Pastor Valentine conducted an impromptu service, and every- one prayed loud and long for Byron’s wandering soul. They said many unkind things about the Catholic Church in general and the Pope in particular, having wrongly assumed, I suppose because of our last name being French, that Byron was a practicing Roman Catholic. We had never attended any church, and Dad said our family had had no religious affiliation for at least three generations. ‘I have no intention of breaking with tradition,’ Byron said.

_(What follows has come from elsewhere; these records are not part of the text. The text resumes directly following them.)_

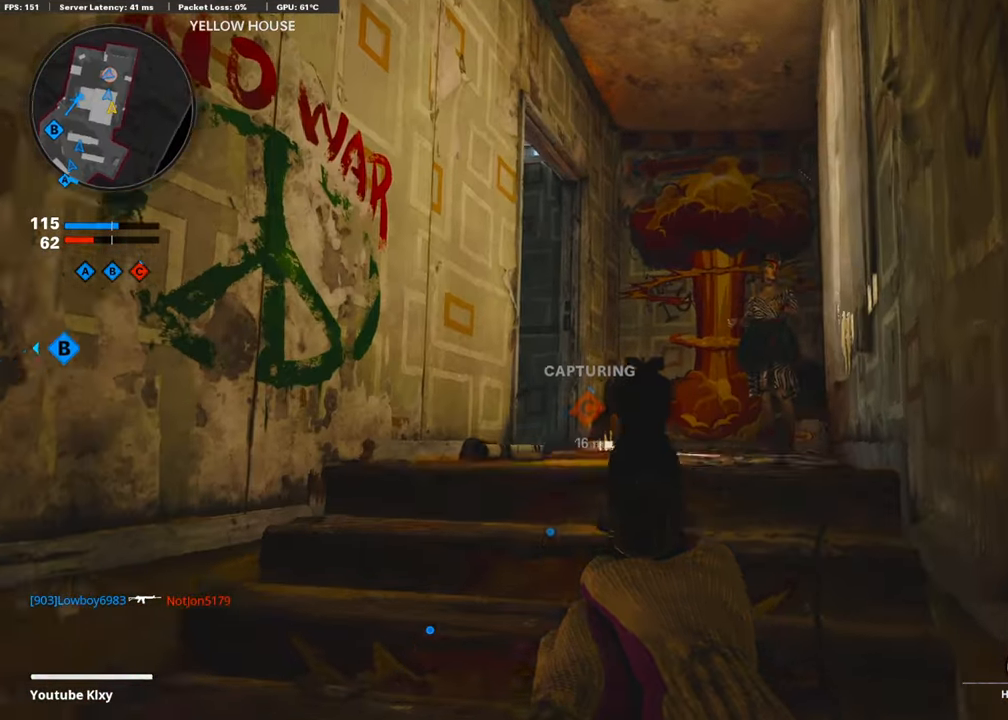
{"buttons": ["L1"], "left_stick": "up", "right_stick": "down", "events": [[438, "right_stick", "down"]]}
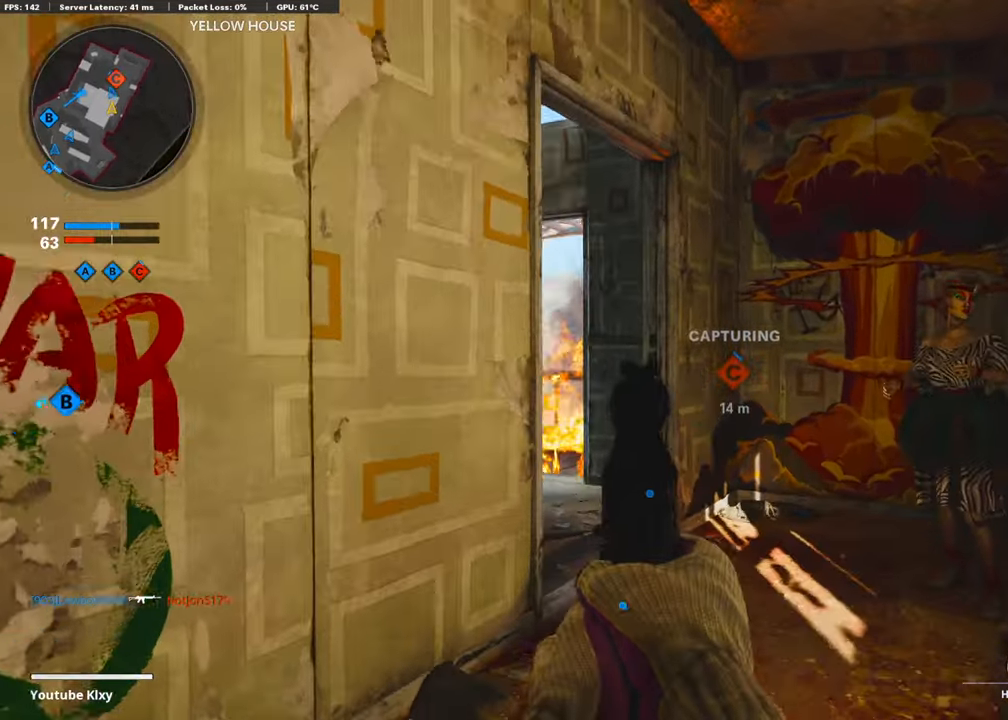
{"buttons": [], "left_stick": "right", "right_stick": "center", "events": [[34, "right_stick", "down-left"], [84, "L1", "up"], [135, "L3", "down"], [354, "L3", "up"], [455, "right_stick", "center"], [472, "left_stick", "right"]]}
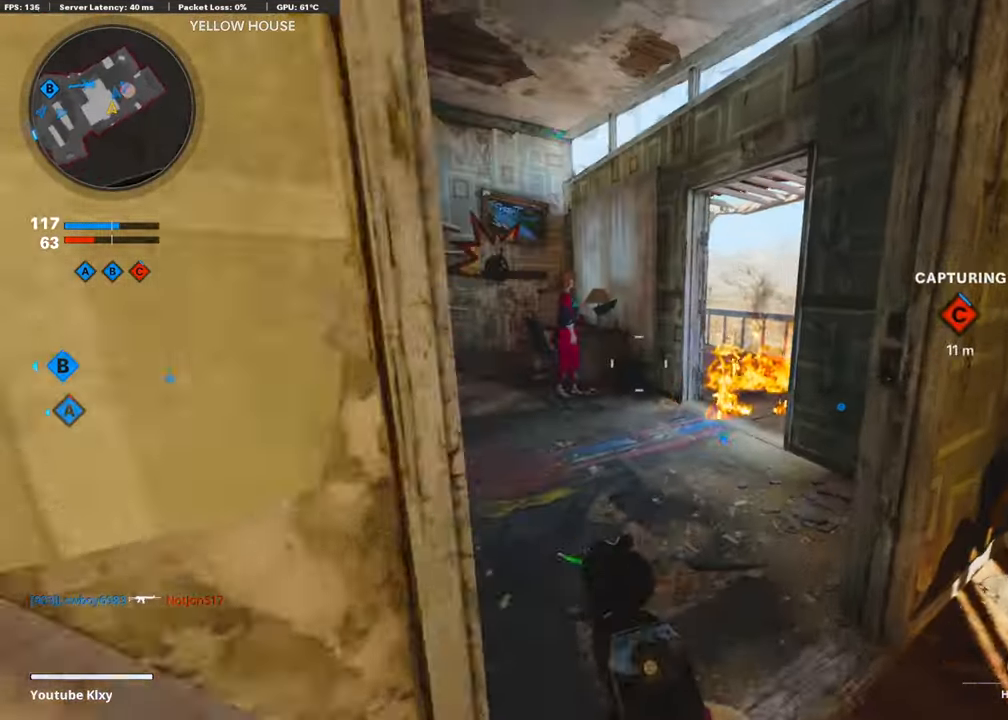
{"buttons": ["L3"], "left_stick": "up-left", "right_stick": "right", "events": [[34, "right_stick", "left"], [101, "left_stick", "up"], [152, "left_stick", "up-left"], [236, "right_stick", "center"], [253, "L3", "down"], [337, "right_stick", "left"], [421, "right_stick", "center"], [472, "right_stick", "right"]]}
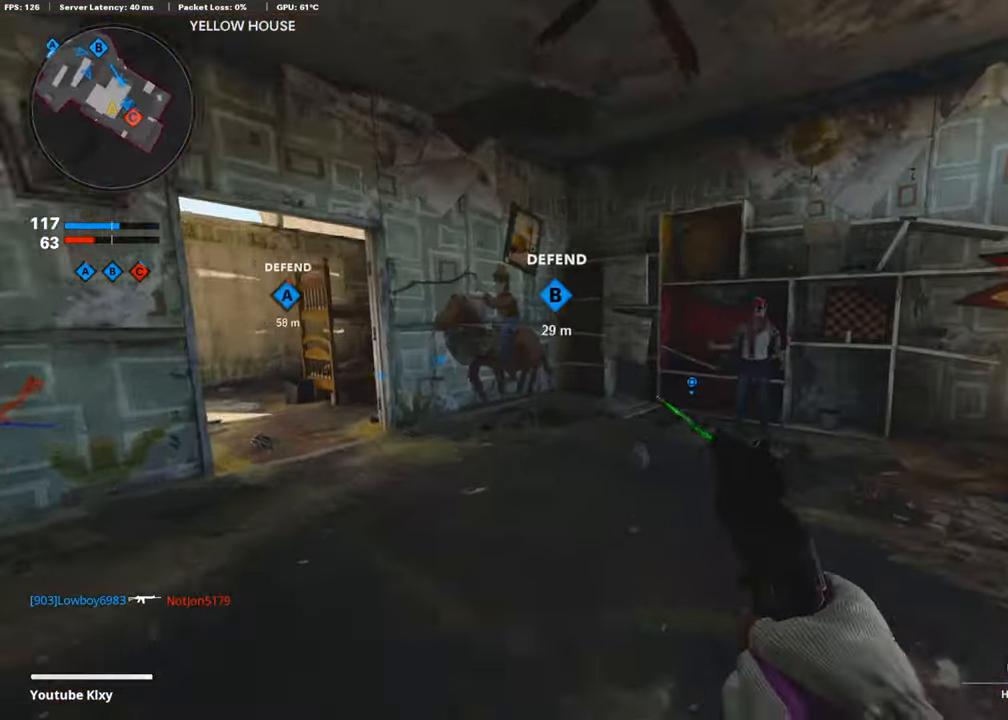
{"buttons": [], "left_stick": "up", "right_stick": "center", "events": [[34, "R3", "down"], [219, "L3", "up"], [253, "R3", "up"], [286, "right_stick", "center"], [421, "left_stick", "up"]]}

Meanwhile I was in love for the first time. Or, more accurately, I had let being in love move from my imagination to real life. Her name was Julie Dorn, and I had become enamored of her just at the end of the school year. She was a farm girl, almost my height and fifteen pounds heavier. She was clean-up hitter for the high-school girls’ softball team, and I liked her because she wasn’t a giggler, and always looked me in the eye when we talked. She drove a four-ton grain truck to school.
I was attracted to her straightforwardness, her toughness. Julie tolerated my interest in her, but made it plain she would prefer a more masculine beau, probably one of the broad-shouldered farm boys who knew how to deliver calves and had bronzed arms the size of fence posts. She often teased me about my ignorance of farms and was slightly contemptuous of what she saw as my lack of physical strength. Also, she wasn’t impressed by my baseball playing, even though I was often the star of the team both offensively and defensively. She preferred to watch the boys she was attracted to grunt like dinosaurs on the football field. To add to my woes, I didn’t drive yet. Julie had been driving farm equipment since she was ten years old.
I called on her about once a week, walking the three miles of narrow pavement that passed her family’s farm. She would entertain me in the dark parlor, or we would walk in the sweet dusk, watching fireflies rising, sparkling, dissolving in our path. We even kissed a few times. But Julie never let me forget that my interest in her was much greater than her interest in me.
A couple of days after Roger Cash appeared in town, I walked out to the Dorn farm, arriving at mid-afternoon on a high-skied, blazing day. The farm house was tall and sad-looking, badly in need of paint. I knocked at the side door; like farmers everywhere the Dorns did not use their front door. One of Julie’s aunts answered, wiping perspiration from her forehead with the back of her hand.
‘Julie and her sister are coiling hay in the north pasture,’ she said.
1 could not see into the house because of the thick screen on the door, but from the dark interior came the smell of pork roast, the fumes mouth-watering, almost tangible.
I walked through a grove of trees, enjoying the temporary coolness in the midst of the fiery day. I picked a bluebell, split the bell, and rooted out the teardrop of honey inside.
In a half-swathed field of red clover, Julie and a younger sister were at work with pitchforks, layering the hay into coils, which, when finished, resembled giant beehives.
‘You townies don’t know how good you’ve got it,’ Julie said, driving the tines of her fork into the earth, stilling the vibrating handle, then leaning on it as if it were a tree.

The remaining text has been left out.